# Hardness of a constrained quadratic maximization

Consider the following quadratic maximization: \begin{align} \max_{\mathbf{x} \in \mathcal{X}} &\quad\mathbf{x}^{T}\mathbf{A}\mathbf{x} \end{align} with \begin{align} \mathcal{X} = \lbrace \mathbf{x} \in \mathbb{R}^{n} :~ \|\mathbf{x}\|_{2}=1, \|\mathbf{x}\|_{0}\le k \rbrace, \end{align} where $\mathbf{A}$ is a positive semidefinite matrix and $k \le n$ is a sparsity parameter. This problem is NP-hard, by a reduction from the max-clique problem.

I am interested in a similar problem obtained by imposing additional structure on $\mathcal{X}$. In particular, assume that the $n$ variables in $\mathbf{x}$ are partitioned into $k$ disjoint groups. We restrict the feasible set to unit-length vectors $\mathbf{x}$ with one active variable per group. That is, $\mathcal{X}$ contains again $k$-sparse vectors, but the support cannot be arbitrary; it contains (at most) one nonzero entry for each of the $k$ groups.

Note that the feasible set in the modified problem is a subset of the previous maximization, but the number of feasible supports can still be exponential in the number of variables $n$ (for appropriately chosen $k$).

I suspect that the modified problem is also NP-hard. Any ideas on how to show that (or disprove)? Feel free to share your intuition.

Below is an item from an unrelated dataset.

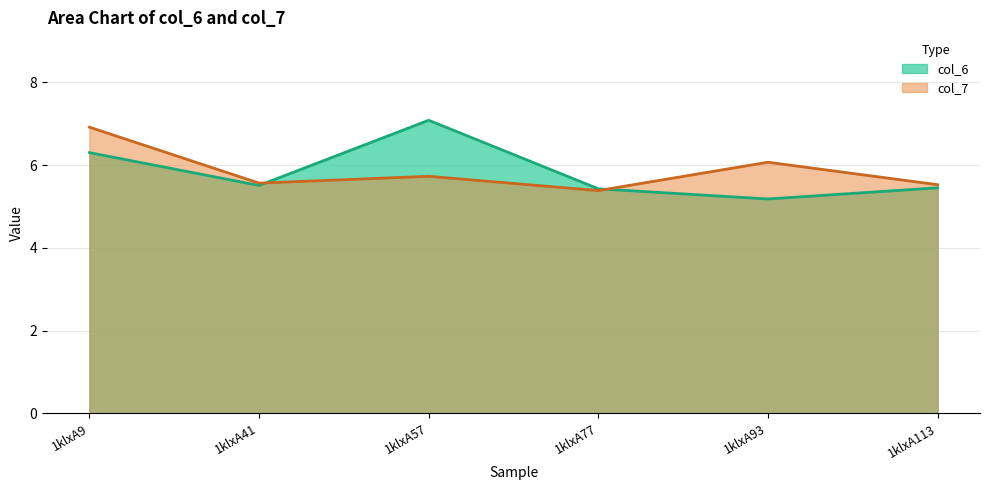

What is the sum of the col_6 values at 1klxA93 and 1klxA9?

11.5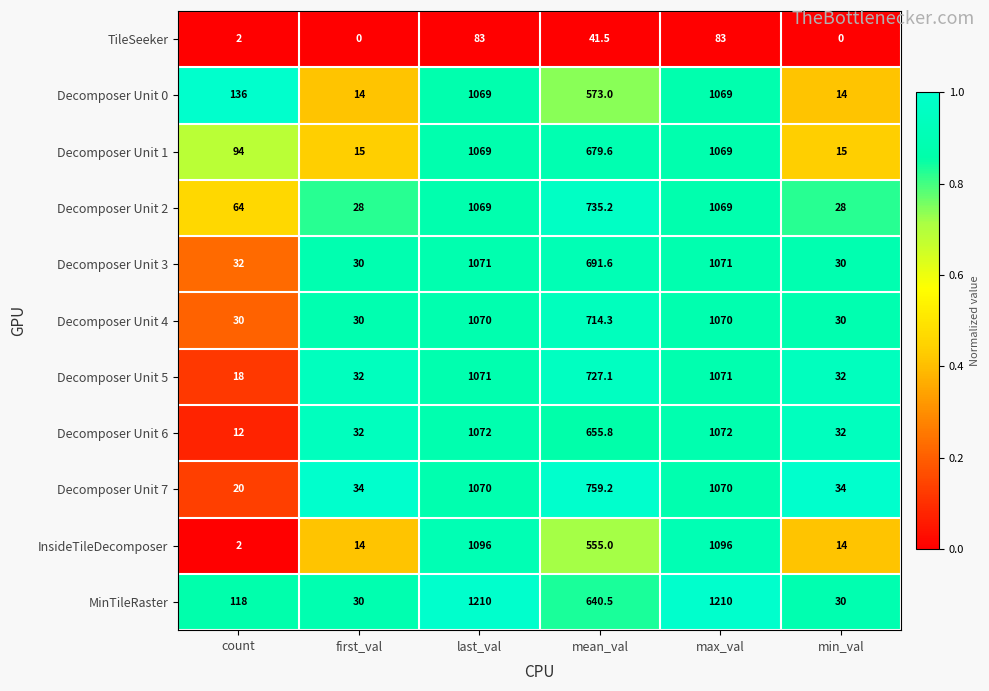

Rank the series at mean_val from lowest to highest value.

TileSeeker, InsideTileDecomposer, Decomposer Unit 0, MinTileRaster, Decomposer Unit 6, Decomposer Unit 1, Decomposer Unit 3, Decomposer Unit 4, Decomposer Unit 5, Decomposer Unit 2, Decomposer Unit 7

• Without the semidefiniteness requirement, this should be NP-hard by reduction from independent set. Say $G$ is a graph with $N$ vertices. Build an instance of your problem with $2N$ variables and $N$ groups, one group per vertex $v$ of $G$. Setting the first variable in $v$'s group to 1 is like adding $v$ to the independent set; setting the 2nd variable is like not adding $v$ to the set. Now you can form a matrix $A$ that minimizes the number of edges $(v,w) \in E$ such that both $v,w$ are in the set. But will this $A$ be semidefinite? I don't know. – D.W. Feb 17 '15 at 7:49
• @D.W., could you just use the laplacian of the adjacency matrix? $L$ is always positive semidefinite. – Nicholas Mancuso Feb 17 '15 at 17:50
• @NicholasMancuso, I don't know! Interesting idea. – D.W. Feb 17 '15 at 17:53
• If the only problem is that the argument $\mathbf{A}$ is not positive semidefinite (PSD) ($\mathbf{A}$ is only symmetric), then it should be fine: we can always solve the maximization on $\mathbf{A}+|\lambda_{min}(\mathbf{A})| \cdot \mathbf{I}$. I will take a look at the proposed approach and let you know! – megas Feb 17 '15 at 19:59
• I have some trouble seeing how to adapt this approach to my problem. For me, $\mathbf{x}$ is not binary; it is a unit-norm real vector, allowed to have negative entries as well, which introduces some difficulty in designing $\mathbf{A}$. Unless, am I missing something obvious? But I did like the idea of the $2N$ variables. I will keep thinking whether I can figure something out building on it. – megas Feb 17 '15 at 20:37

• Given $k$-partite graph $G=(V_{1}, \dots, V_{k}, E)$, does $G$ contain a $k$-clique.
Let $\mathbf{A}$ denote the adjacency matrix of $G$. Let $S$ be an arbitrary set of $k$ vertices and $\mathbf{A}_{S}$ denote the principal submatrix corresponding to $S$, i.e. $\mathbf{A}_{S}$ is the $k\times k$ adjacency of the graph induced by $S$. If the vertices in $S$ form a $k$-clique in $G$, then all off-diagonal entries of $\mathbf{A}_{S}$ are equal to $1$, and its principal eigenvalue $\lambda_{1}(\mathbf{A}_{S}) = k-1$. In any other case, that is, if $S$ is not a $k$-clique, then $\lambda_{1}(\mathbf{A}_{S}) < k-1$. Finally, note that since $G$ is $k$-partite, a $k$-clique (if one exists) will contain a single vertex from each of the sets $V_{i}$, $i=1,\dots,k$.
Let $\mathbf{A}^{\prime} = \mathbf{A} + |\lambda_{n}(\mathbf{A})|\cdot\mathbf{I}$, where $\lambda_{n}(\mathbf{A})$ is the smallest eigenvalue of $\mathbf{A}$; $\mathbf{A}^{\prime}$ is a PSD matrix. Further, consider $k$ disjoint groups of variables corresponding to the sets $V_{1}, \dots, V_{k}$ of $G$. We solve the quadratic maximization with input $\mathbf{A}^{\prime}$ and the specified groups of variables. The maximum objective value will be equal to $k-1 + |\lambda_{n}(\mathbf{A})|$ if and only if $G$ contains a $k$-clique.